For the Malaysian oil and gas sector, it opined that the worst impacted will be those with upstream production sharing contracts such as Sapura Energy Bhd and Hibiscus Petroleum Bhd, followed by fabricators such as Malaysia Marine and Heavy Engineering Bhd and offshore support providers Bumi Armada Bhd and Velesto Energy Bhd.

“Even though companies such as Dialog Group Bhd will benefit from heightened demand for tank terminal storage facilities, we expect project deferrals and cost renegotiations on existing contracts by oil majors to compress margins and volume for specialist/maintenance services as well as engineering, procurement and construction activities,” said AmResearch.

“While VLCC petroleum tanker rates have escalated on the rapid increase in floating storage demand, MISC Bhd is unlikely to capitalise on it in the near term as its large vessels are on long-term charter; yet its LNG vessels may encounter charter terminations, which had occurred during the previous down cycle.”

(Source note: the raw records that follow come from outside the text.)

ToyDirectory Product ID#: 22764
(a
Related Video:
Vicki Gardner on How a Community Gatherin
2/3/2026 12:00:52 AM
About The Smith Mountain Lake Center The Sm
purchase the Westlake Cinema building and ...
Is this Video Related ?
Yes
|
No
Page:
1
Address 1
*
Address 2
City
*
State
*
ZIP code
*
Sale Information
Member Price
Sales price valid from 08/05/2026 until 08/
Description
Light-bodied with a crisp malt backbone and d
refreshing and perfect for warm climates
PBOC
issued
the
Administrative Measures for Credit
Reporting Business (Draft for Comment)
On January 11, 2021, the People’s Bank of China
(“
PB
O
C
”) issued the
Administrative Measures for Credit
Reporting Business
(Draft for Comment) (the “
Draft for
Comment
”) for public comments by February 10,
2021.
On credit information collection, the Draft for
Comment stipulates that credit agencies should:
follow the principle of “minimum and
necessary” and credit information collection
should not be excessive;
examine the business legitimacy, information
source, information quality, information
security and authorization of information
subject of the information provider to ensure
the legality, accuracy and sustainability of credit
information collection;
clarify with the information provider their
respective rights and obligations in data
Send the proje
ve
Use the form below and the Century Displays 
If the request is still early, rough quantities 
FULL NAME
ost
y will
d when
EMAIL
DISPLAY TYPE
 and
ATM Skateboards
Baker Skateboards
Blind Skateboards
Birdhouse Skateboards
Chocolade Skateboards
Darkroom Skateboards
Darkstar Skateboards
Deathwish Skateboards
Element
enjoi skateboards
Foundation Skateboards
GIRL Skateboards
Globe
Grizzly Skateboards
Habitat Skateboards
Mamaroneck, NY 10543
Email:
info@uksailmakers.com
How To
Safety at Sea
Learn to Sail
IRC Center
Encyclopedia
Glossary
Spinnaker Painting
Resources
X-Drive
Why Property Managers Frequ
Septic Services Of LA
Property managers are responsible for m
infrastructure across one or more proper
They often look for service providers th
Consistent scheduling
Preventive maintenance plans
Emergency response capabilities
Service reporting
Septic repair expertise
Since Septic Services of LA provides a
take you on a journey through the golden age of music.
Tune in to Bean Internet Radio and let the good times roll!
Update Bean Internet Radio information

With that, the research house reiterated its “underweight” call on the sector as it expects the massive global demand destruction from Covid-19 on top of the Saudi-led price wars to continue depressing industry sentiments extensively in the foreseeable horizon.

“As we continue to view the decimation in oil prices and companies’ earnings to be worse than the previous crisis which led to multiple financial distress to O&G corporations, we have already switched to net tangible assets for stocks such as Sapura Energy.”

AmResearch is retaining its “sell” calls for Bumi Armada, Dialog Group, Sapura Energy, Serba Dinamik and Velesto Energy.